In questo quadro pluridecennale le chat dei magistrati contro Salvini appaiono come una banela ovvietà; chi poteve aspettarsi diversamente? Ma è giusto sottolineare che, credo, sia arrivato il momento di ammettere tutti che l’affrontare questo problema non è più rimandabile. Ci era stato detto che non vi era un problema giustizia. Ci era stato detto che vi era un criminale, Berlusconi, che si faceva le leggi per non farsi processare. Erano balle, il problema esisteva. A tal punto che, appena non è stato più lui il leader a destra, i magistrati hanno proseguito con gli stessi comportamenti ma verso Salvini. E domani, a chi toccherà?

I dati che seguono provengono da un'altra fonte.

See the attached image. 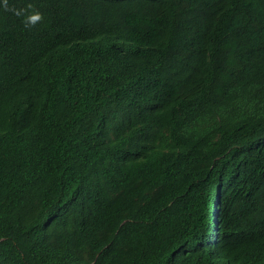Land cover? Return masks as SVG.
<instances>
[{"label":"trees","instance_id":"trees-1","mask_svg":"<svg viewBox=\"0 0 264 264\" xmlns=\"http://www.w3.org/2000/svg\"><path fill=\"white\" fill-rule=\"evenodd\" d=\"M0 264H264V0H0Z\"/></svg>","mask_w":264,"mask_h":264},{"label":"clouds","instance_id":"clouds-1","mask_svg":"<svg viewBox=\"0 0 264 264\" xmlns=\"http://www.w3.org/2000/svg\"><path fill=\"white\" fill-rule=\"evenodd\" d=\"M17 14L19 15L20 13L18 12ZM39 18H40L39 14H33L29 16L27 19L29 22L35 23V21H37Z\"/></svg>","mask_w":264,"mask_h":264}]
</instances>
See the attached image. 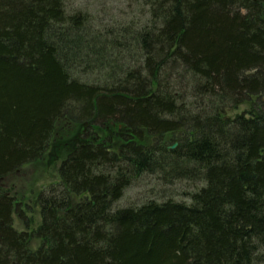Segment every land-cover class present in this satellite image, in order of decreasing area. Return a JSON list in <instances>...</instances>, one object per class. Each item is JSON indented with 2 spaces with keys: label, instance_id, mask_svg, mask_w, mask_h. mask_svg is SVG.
I'll return each instance as SVG.
<instances>
[{
  "label": "trees",
  "instance_id": "1",
  "mask_svg": "<svg viewBox=\"0 0 264 264\" xmlns=\"http://www.w3.org/2000/svg\"><path fill=\"white\" fill-rule=\"evenodd\" d=\"M74 2L0 0V183L67 137L0 264H264V0ZM145 177L185 190L117 206Z\"/></svg>",
  "mask_w": 264,
  "mask_h": 264
},
{
  "label": "rangeland",
  "instance_id": "2",
  "mask_svg": "<svg viewBox=\"0 0 264 264\" xmlns=\"http://www.w3.org/2000/svg\"><path fill=\"white\" fill-rule=\"evenodd\" d=\"M123 1L75 0L73 4L75 6L81 5L82 8L88 9L101 17L114 19L115 14L119 10H122ZM246 109V106H241L236 112L245 113ZM66 138V136L61 137L57 135L56 139L51 140L47 150L38 161L23 166L17 172V175L11 176L0 183L2 192L9 193L15 200L13 204L14 210L11 216L12 226L18 232L26 233L28 236L27 245L29 250H35L43 243L42 240L32 236V232L39 222L38 209L34 201L37 194L43 188L59 182L57 170L62 152L53 149V147L57 144L62 145V142H65ZM172 145L167 143L168 147ZM57 154L59 159H53ZM150 190H153L155 195ZM182 190H185L184 184L176 182L164 184L163 182L156 181L152 177H145L125 190L123 196L117 202V206L136 204L149 199V197L160 198L162 194L164 197L171 196L170 194H174L175 196ZM72 199L75 203L82 199V196H74Z\"/></svg>",
  "mask_w": 264,
  "mask_h": 264
},
{
  "label": "water",
  "instance_id": "3",
  "mask_svg": "<svg viewBox=\"0 0 264 264\" xmlns=\"http://www.w3.org/2000/svg\"><path fill=\"white\" fill-rule=\"evenodd\" d=\"M176 144H173L170 148H174Z\"/></svg>",
  "mask_w": 264,
  "mask_h": 264
}]
</instances>
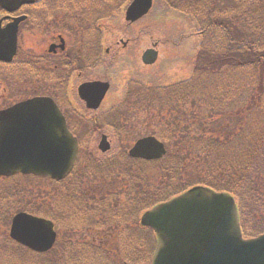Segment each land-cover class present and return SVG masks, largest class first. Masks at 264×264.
<instances>
[{
	"label": "trees",
	"instance_id": "trees-1",
	"mask_svg": "<svg viewBox=\"0 0 264 264\" xmlns=\"http://www.w3.org/2000/svg\"><path fill=\"white\" fill-rule=\"evenodd\" d=\"M73 1L86 2L81 6L96 8L97 16L106 17L128 0ZM162 1L167 8L190 16L197 24L194 33L199 43L190 78L196 71L200 73L193 80L165 87L169 103L163 96L152 99V106L164 112L161 116L164 129L160 134L166 143V155L150 161L132 159L122 153L116 156L125 148L119 130L115 133L120 146L116 154L87 152L72 174L83 175L89 183L95 178L99 183L92 185L95 193L99 187L102 195L99 198L84 187L73 189V195L83 201L90 215L94 213L90 206L99 211L97 207L107 195L114 197L113 204L121 197L123 205H119L117 214L108 199L109 209H100L104 215L101 227L105 225L103 229L113 234L117 231L113 224L121 220L128 224L120 227L137 226L132 230L134 233H126L124 240L133 237L137 241L136 248L125 247L134 264H147L155 248L153 237L145 251L139 250L143 246L141 240H146L138 223L140 214L194 185L227 192L235 198L244 237L264 233V0ZM219 2L225 5L220 6ZM229 4L235 6L232 12ZM82 15H86L85 10ZM239 70H247L248 76ZM229 77L232 78L227 80ZM224 78L226 90L220 96V90L215 91L214 97L208 94ZM184 170H189V178ZM97 216H90L94 225ZM0 240V246L25 259L38 257L43 264H64L63 260L50 258L51 251L36 254L13 245L7 238ZM69 243V240L63 241L62 250L57 254L59 258L64 257L66 264L70 247L80 245L69 246ZM97 248L106 251L104 245ZM115 260H109L108 264H117Z\"/></svg>",
	"mask_w": 264,
	"mask_h": 264
},
{
	"label": "rangeland",
	"instance_id": "rangeland-1",
	"mask_svg": "<svg viewBox=\"0 0 264 264\" xmlns=\"http://www.w3.org/2000/svg\"><path fill=\"white\" fill-rule=\"evenodd\" d=\"M48 1L41 0L36 7L38 9V13L35 14L38 20L36 23L40 22L41 29H35V31L29 30V28L24 29L25 33L21 38L19 49L21 59H24L27 55L34 56L35 46L38 47V51L48 46L47 41L53 37V32L47 30L46 21L56 17L57 21L63 22L72 15L71 11L66 12L67 9H59L58 6L56 7L55 4ZM50 1L54 2V0ZM218 5L224 6L225 4L219 2ZM234 7L233 4L229 6L231 12ZM87 19L92 21L88 28L85 29L84 24L82 27L81 23H77L71 32L67 31L65 37L74 52L76 49L81 48V53L87 57L89 49H92V53H89V56L92 55L90 56L92 60H86L85 64L96 65L88 69L86 77L94 76L110 81L111 93L118 98L114 107L111 105L102 106L96 111H87L83 107L81 109L78 105L81 113L76 111L71 102L64 104L65 109H63V112L68 118L71 128L76 131L75 134L80 138L82 146L84 147L86 143L85 150L88 154L99 153L97 144L100 134L104 133L112 145L109 152L113 154L119 147L118 138L115 136V133L119 130H121L119 133L120 139L126 141V143L123 144L124 151H119L116 156L121 153L125 155L127 148L142 136L155 135L164 140L160 136L161 129H164L161 117L164 112L152 106V99L163 96V100L169 103L168 94L164 90L165 87L184 80H193L194 76L195 78L200 76V73L196 71L190 78L197 57L195 54L196 46L199 43V38L194 33V30L198 27L197 24L190 16L167 9L161 0H155L151 13L132 24L125 22L123 6L116 13L115 18L112 16L105 17L101 22L100 20L95 21L91 16H88ZM154 42L158 43L156 47L158 59L154 65L146 66L141 62L140 57L142 52L151 47ZM38 51L36 54H40ZM97 56L98 58H94ZM32 66L36 67V65ZM46 69L40 66V73L46 71ZM5 72H7V69L0 65V79L13 74V72L9 74ZM239 72L248 76L247 70H239ZM24 76L30 77V74L25 73ZM231 78L229 77L227 80ZM225 79L210 88L208 94L210 93L214 97L215 91L220 90L218 94L220 96L226 90ZM18 84L20 83H16L13 78L0 81V95H3L2 92L4 91L0 101L10 102L22 97L18 95ZM5 86L6 90L3 89ZM41 88L43 90L42 86L38 87V90H41ZM22 91L27 94L31 93L33 89L25 86L22 87ZM110 96L111 94L107 102L110 100ZM77 103L79 101L74 104L77 105ZM79 104L82 106L81 103ZM4 105L6 104H0L1 107ZM109 111L110 113H108ZM114 114L116 118L119 117L117 124L106 120L108 116ZM184 173L189 178V170H184ZM95 183H98L97 179L93 178L92 182L89 183L83 179V175L72 176L60 184H55L47 178L31 179L22 176L7 179L0 178V238H7L10 219L14 211L29 209L30 212H37L38 209L36 208H41L43 212L38 213H42L41 215L56 221L59 228L60 241L51 251L52 255L50 256L53 260L58 258V262L63 260L66 264L64 257L59 258L57 254L62 250L60 244L69 240V246L72 243H79L80 245L70 247L68 258H66L68 264H73V262H76V264H108L109 260L115 258L117 264H123V262L134 264L130 258V251L126 252L125 247H127V250L132 246L136 248L137 241L132 239L133 243L127 244L128 241L125 242L124 240L126 239V233L129 235L134 233L135 231L132 230L136 229L137 226L132 224L128 228H124L125 226L120 227L122 224H128L127 221L121 220L113 224L117 229V231L112 232L113 234L103 229L105 225L101 227L104 215L100 212V209H109L108 205L111 202L113 204L114 197L106 196L111 202L107 199L103 202L99 200L100 206L97 207L99 211H95L96 208L91 205L90 208L94 213L90 215L83 201L81 202L73 195V189L78 186L79 189L84 187L91 194L94 193V197H101L99 187H97L96 193L93 191L92 185ZM77 193H81V190ZM30 195L37 198L35 206L28 198ZM118 198L119 202L113 204V209L117 210L114 214L118 213L119 205H123L120 203L121 197ZM95 215L98 216L94 225L90 216ZM129 219L133 221L131 217ZM99 222L101 223L99 224ZM142 230L146 240H141L143 246L139 250L145 251L146 247L151 245L149 242L152 243L154 233L149 228H143ZM109 235L110 237H108ZM88 243L97 246L104 245L106 251L94 246L83 245ZM0 244H2L1 240ZM108 253L110 256L106 255ZM34 263L43 264V261L38 257L25 259L9 248L0 246V264Z\"/></svg>",
	"mask_w": 264,
	"mask_h": 264
},
{
	"label": "water",
	"instance_id": "water-1",
	"mask_svg": "<svg viewBox=\"0 0 264 264\" xmlns=\"http://www.w3.org/2000/svg\"><path fill=\"white\" fill-rule=\"evenodd\" d=\"M151 4L152 0H132L125 19L137 20ZM11 43L12 55L14 38L0 34V58L10 60L3 50ZM156 57L154 49H147L142 60L150 64ZM107 88L106 82L85 83L79 87V94L87 107L96 108ZM99 148H109L105 136ZM77 151V140L66 129L52 100L38 97L0 111V175L21 171L59 180L71 170ZM128 152L132 157L156 159L165 153V148L147 136L138 139ZM140 222L153 228L157 237L150 264H264V233L242 237L236 205L228 193L195 186L146 211ZM10 237L45 252L53 246L56 232L51 221L20 212L12 218Z\"/></svg>",
	"mask_w": 264,
	"mask_h": 264
},
{
	"label": "flooded vegetation",
	"instance_id": "flooded-vegetation-1",
	"mask_svg": "<svg viewBox=\"0 0 264 264\" xmlns=\"http://www.w3.org/2000/svg\"><path fill=\"white\" fill-rule=\"evenodd\" d=\"M26 5H20L16 9L9 11L6 8H0V28H6L10 23L23 14H27V18L18 24V33L20 41L21 33L25 26L29 27V30L35 31V29L40 30L42 25L40 22L37 24V17L35 15H30V12H25ZM38 9L34 8L33 12L37 13ZM30 20V22H29ZM56 17H52L48 23L47 30L53 32V37L47 41L48 46L44 47L42 50L38 51V47H34V56L28 58L27 61L21 59L18 51L15 55H18L16 65L19 62L20 65L28 63L29 65H36V67L29 70L31 81L38 83L41 80L48 79V89L50 97L56 102L58 99L69 104L71 99L78 97L77 88L84 82L93 80H103L98 77H86L84 75L85 62L80 54V49H76L74 52L67 42L65 34L70 29V21L64 20L63 24H60ZM40 54H36V52ZM94 58H98L94 57ZM40 66L47 68L45 72L46 75L40 73ZM19 76V75H18ZM23 82V80H19ZM74 88V90L72 89ZM73 91L75 95L73 94ZM79 98V97H78ZM22 175V174H21ZM28 176H34L31 174H24ZM37 177V176H35Z\"/></svg>",
	"mask_w": 264,
	"mask_h": 264
}]
</instances>
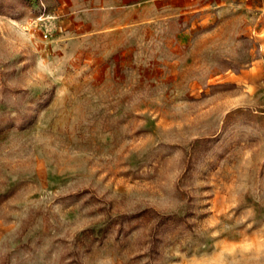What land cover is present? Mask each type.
Instances as JSON below:
<instances>
[{
  "label": "rangeland",
  "instance_id": "rangeland-1",
  "mask_svg": "<svg viewBox=\"0 0 264 264\" xmlns=\"http://www.w3.org/2000/svg\"><path fill=\"white\" fill-rule=\"evenodd\" d=\"M192 3L0 0V264H264V0Z\"/></svg>",
  "mask_w": 264,
  "mask_h": 264
},
{
  "label": "crops",
  "instance_id": "crops-1",
  "mask_svg": "<svg viewBox=\"0 0 264 264\" xmlns=\"http://www.w3.org/2000/svg\"><path fill=\"white\" fill-rule=\"evenodd\" d=\"M59 9L86 31L98 32L105 29L134 24L156 23L166 18L185 16L193 11V0H58Z\"/></svg>",
  "mask_w": 264,
  "mask_h": 264
}]
</instances>
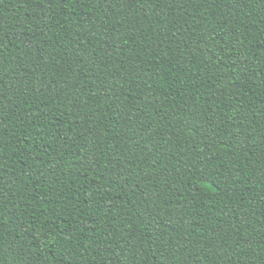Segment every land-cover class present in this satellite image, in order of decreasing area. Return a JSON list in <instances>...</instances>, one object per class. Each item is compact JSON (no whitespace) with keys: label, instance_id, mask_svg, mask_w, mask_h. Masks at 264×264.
I'll use <instances>...</instances> for the list:
<instances>
[{"label":"trees","instance_id":"obj_1","mask_svg":"<svg viewBox=\"0 0 264 264\" xmlns=\"http://www.w3.org/2000/svg\"><path fill=\"white\" fill-rule=\"evenodd\" d=\"M0 264H264V0H0Z\"/></svg>","mask_w":264,"mask_h":264}]
</instances>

E’ molto importante sottolineare proprio come personalità, anche del giornalismo, che sono parsonalità non del mondo liberale e di destra bensì della sinistra, hanno denunciato come non più rinviabile il dover affrontare e risolvere questo problema. Concludo, quindi, con le dichiarazioni che Piero Sansonetti ha pronunciato in queste ore. Queste non solo toccano il problema dell’uso politico della giustizia, ma anche la corruzzione del mondo del giornalismo ad esso asservito e che venne definito da Fabrizio Cicchitto come “circo mediatico giudiziario”. Sansonetti dice: “i giornalisti sono una casta. Proprio come i magistrati: sono due facce della stessa medaglia. Perché il giornalismo italiano dal 1992-’93 ha smesso di esistere, accettando una sorta di vassallaggio nei confronti dei pm. L’indipendenza non esiste e i giornalisti giudiziari sono agli ordini del partito dei pm Marco Travaglio, Nino Di Matteo, Nicola Gratteri e Piercamillo Davigo. Il giornalismo è loro succube, come prima del 1992 era succube di Dc e Pci”.

Lo stesso Sansonetti, 10 anni fa, avvertiva: La magistratura ormai è diventata un potere fuori controllo. Rischia di fare dei danni gravi, di far saltare gli equilibri fondamentali che regolano il funzionamento della nostra società, e di devastare lo stato di diritto”.